§ TEXT:
Segment Open
2. Population (autopopulate.py)

def _populate1(self, key, callback, use_jobs, jobs):
    start_time = datetime.now()
    version = _get_job_version()

    # ... call make() ...

    duration = time.time() - start_time.timestamp()

    # Update job metadata if table has the hidden attributes
    if self._has_job_metadata_attrs():
        self._update_job_metadata(
            key,
            start_time=start_time,
            duration=duration,
            version=version
        )

def _has_job_metadata_attrs(self):
    """Check if table has hidden job metadata columns."""
    hidden_attrs = self.heading._attributes  # includes hidden
    return '_job_start_time' in hidden_attrs

def _update_job_metadata(self, key, start_time, duration, version):
    """Update hidden job metadata for the given key."""
    # UPDATE using primary key
    pk_condition = make_condition(self, key, set())
    self.connection.query(
        f"UPDATE {self.full_table_name} SET "
        f"`_job_start_time`=%s, `_job_duration`=%s, `_job_version`=%s "
        f"WHERE {pk_condition}",
        args=(start_time, duration, version[:64])
    )

3. Job table (jobs.py)

Update version field length:

version=""      : varchar(64)

4. Version helper

def _get_job_version() -> str:
    """Get version string, truncated to 64 chars."""
    from .settings import config

    method = config.jobs.version_method
    if method is None or method == "none":
        return ""
    elif method == "git":
        try:
            result = subprocess.run(
                ["git", "rev-parse", "--short", "HEAD"],
                capture_output=True,
                text=True,
                timeout=5,
            )
            return result.stdout.strip()[:64] if result.returncode == 0 else ""
        except Exception:
            return ""
Segment Closed
§ TASK ITEM A: Copy the portion of the job metadata text that opens with the words containing "hidden_attrs = self.heading._attributes" and closes with "make_condition(self, key, set())".
§ TASK ITEM B: Proceed with the job metadata text from the point where it ends, starting after its final line.
The lines after this sentence are separate material and do not belong to the job metadata text.

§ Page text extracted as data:
Segment Open
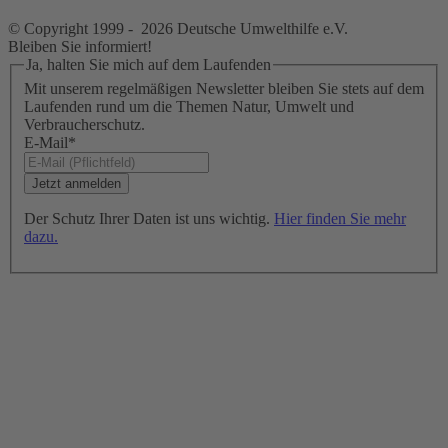
© Copyright 1999 - 2026 Deutsche Umwelthilfe e.V.
Bleiben Sie informiert!
Ja, halten Sie mich auf dem Laufenden
Mit unserem regelmäßigen Newsletter bleiben Sie stets auf dem
Laufenden rund um die Themen Natur, Umwelt und
Verbraucherschutz.
E-Mail
*
Der Schutz Ihrer Daten ist uns wichtig.
Hier finden Sie mehr
dazu.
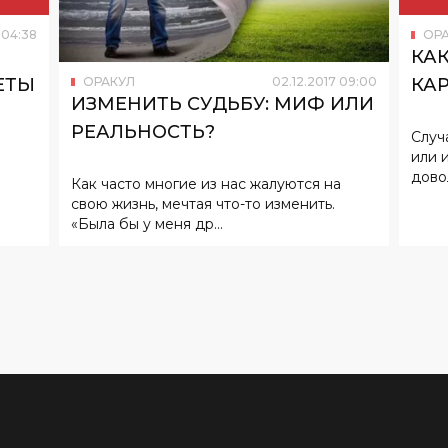
04
:
38
ОР
КА
ЕТЫ
КА
ОРАКУЛ
02
.
12
.
2017
09
:
00
ИЗМЕНИТЬ СУДЬБУ: МИФ ИЛИ
РЕАЛЬНОСТЬ?
Случ
или 
довол
Как часто многие из нас жалуются на
свою жизнь, мечтая что-то изменить.
«Была бы у меня др...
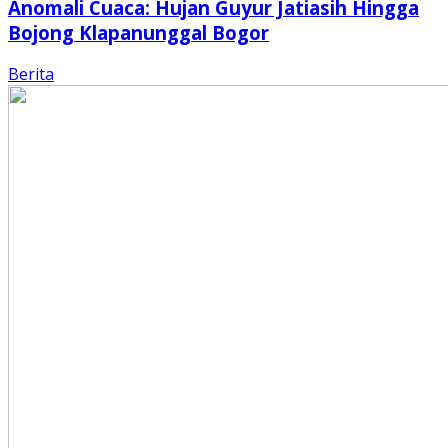
Anomali Cuaca: Hujan Guyur Jatiasih Hingga
Bojong Klapanunggal Bogor
Berita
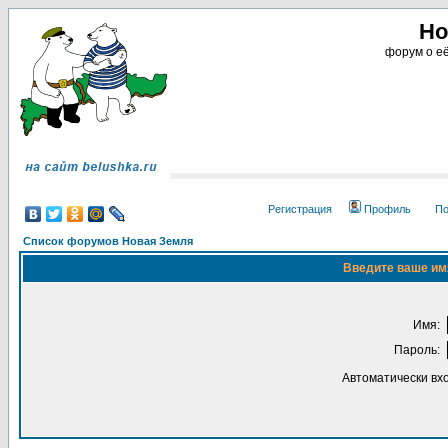
Но
форум о её
Регистрация
Профиль
По
Список форумов Новая Земля
Введите ваше имя
Имя:
Пароль:
Автоматически вх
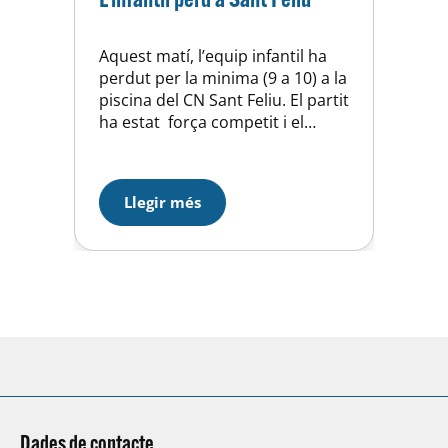
Aquest matí, l’equip infantil ha
perdut per la minima (9 a 10) a la
piscina del CN Sant Feliu. El partit
ha estat força competit i el
nostres waterpolistes han tingut
una molt bona actitud que els ha
permet estar sempre dintre del
Llegir més
partit. Encara i així, les moltes
oportunitats desaprofitades a
l’atac, han estat…
Dades de contacte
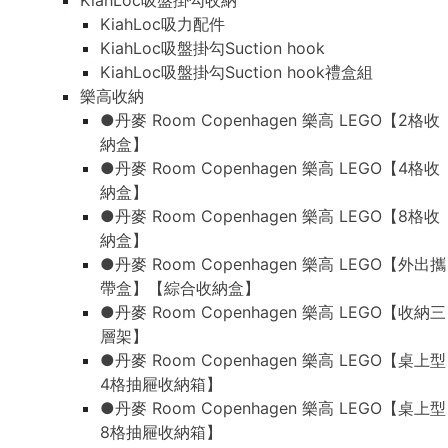
KiahLoc吸盤掛勾收納
KiahLoc吸力配件
KiahLoc吸盤掛勾Suction hook
KiahLoc吸盤掛勾Suction hook禮盒組
樂高收納
●丹麥 Room Copenhagen 樂高 LEGO【2格收
納盒】
●丹麥 Room Copenhagen 樂高 LEGO【4格收
納盒】
●丹麥 Room Copenhagen 樂高 LEGO【8格收
納盒】
●丹麥 Room Copenhagen 樂高 LEGO【外出攜
帶盒】【綜合收納盒】
●丹麥 Room Copenhagen 樂高 LEGO【收納三
層架】
●丹麥 Room Copenhagen 樂高 LEGO【桌上型
4格抽屜收納箱】
●丹麥 Room Copenhagen 樂高 LEGO【桌上型
8格抽屜收納箱】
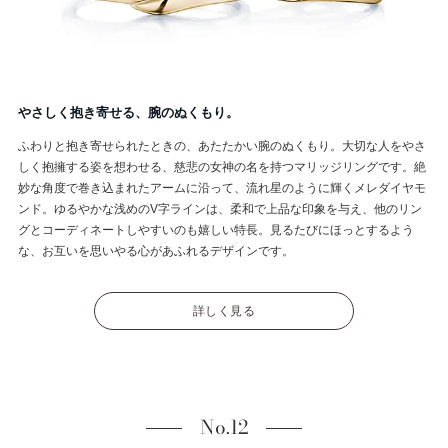
やさしく抱き寄せる、腕のぬくもり。
ふわりと抱き寄せられたときの、あたたかい腕のぬくもり。大切な人をやさ
しく抱擁する姿を想わせる、慈悲の女神の名を持つマリッジリングです。絶
妙な角度で巻き込まれたアームに沿って、流れ星のように輝くメレダイヤモ
ンド。ゆるやかな浅めのV字ラインは、柔和で上品な印象を与え、他のリン
グとコーディネートしやすいのも嬉しい特長。見るたびにほっとするよう
な、お互いを思いやる心があふれるデザインです。
詳しく見る
No.12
Segment Closed
§ RESPONSE AREA A:
hidden_attrs = self.heading._attributes  # includes hidden
    return '_job_start_time' in hidden_attrs

def _update_job_metadata(self, key, start_time, duration, version):
    """Update hidden job metadata for the given key."""
    # UPDATE using primary key
    pk_condition = make_condition(self, key, set())

§ RESPONSE AREA B:
    return ""

Example Usage

# Enable job metadata for new tables
dj.config.jobs.add_job_metadata = True

@schema
class ProcessedData(dj.Computed):
    definition = """
    -> RawData
    ---
    result : float
    """

    def make(self, key):
        # User code - unaware of hidden attributes
        self.insert1({**key, 'result': compute(key)})

# Job metadata automatically added and populated:
# _job_start_time, _job_duration, _job_version

# User-facing API unaffected:
ProcessedData().heading.names  # ['raw_data_id', 'result']
ProcessedData().to_dicts()  # Returns only visible attributes

# Access hidden attributes explicitly if needed:
ProcessedData().to_arrays('_job_start_time', '_job_duration', '_job_version')

Summary of Design Decisions

Decision Resolution
Configuration config.jobs.add_job_metadata (default False)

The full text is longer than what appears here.